Task goal ▸
Pull out every line from the items below that contains the word "Which". Letter case counts.

Entries provided ▸
================

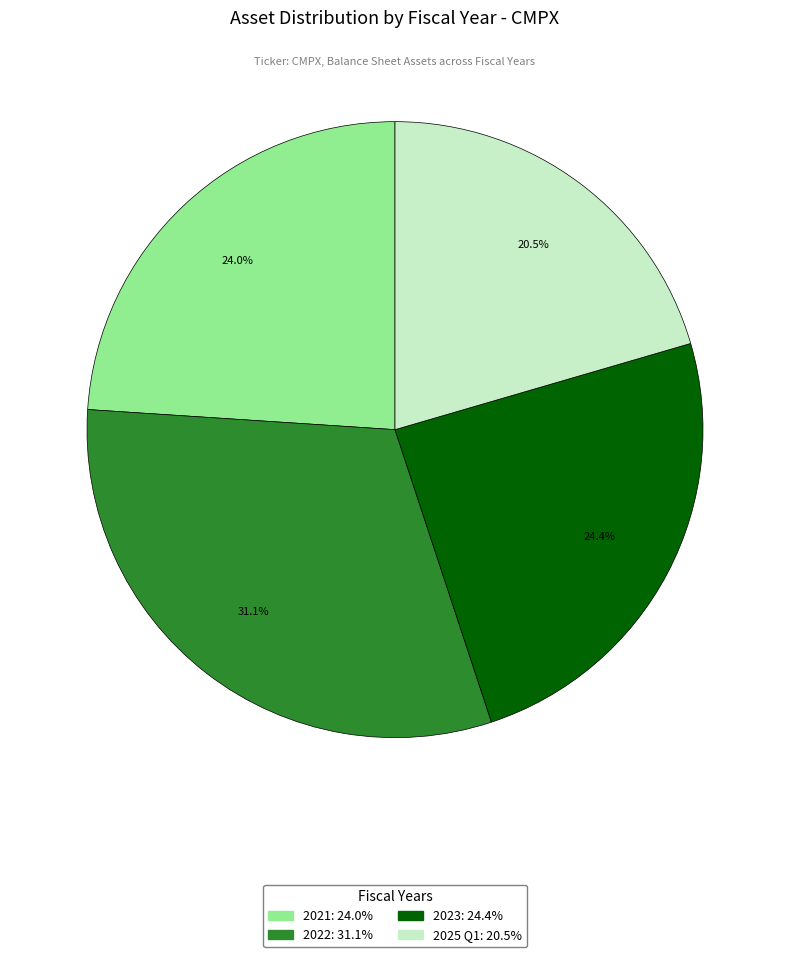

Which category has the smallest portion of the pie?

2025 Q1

================

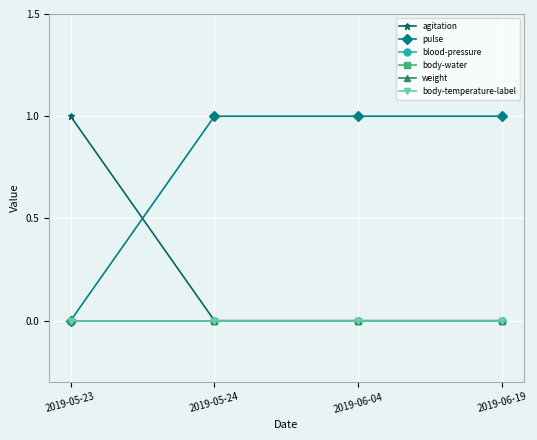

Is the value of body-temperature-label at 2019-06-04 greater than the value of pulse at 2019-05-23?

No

================

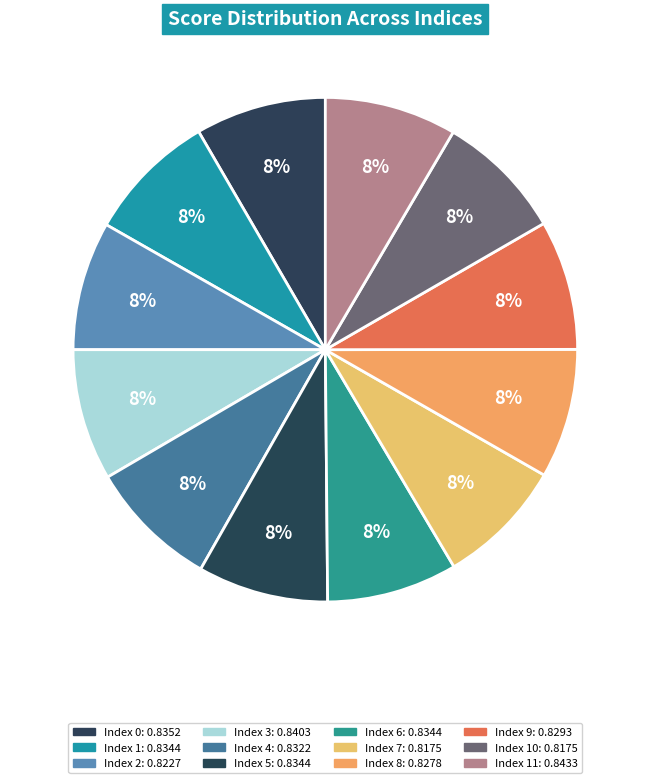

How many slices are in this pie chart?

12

================

Response below ▸
Which category has the smallest portion of the pie?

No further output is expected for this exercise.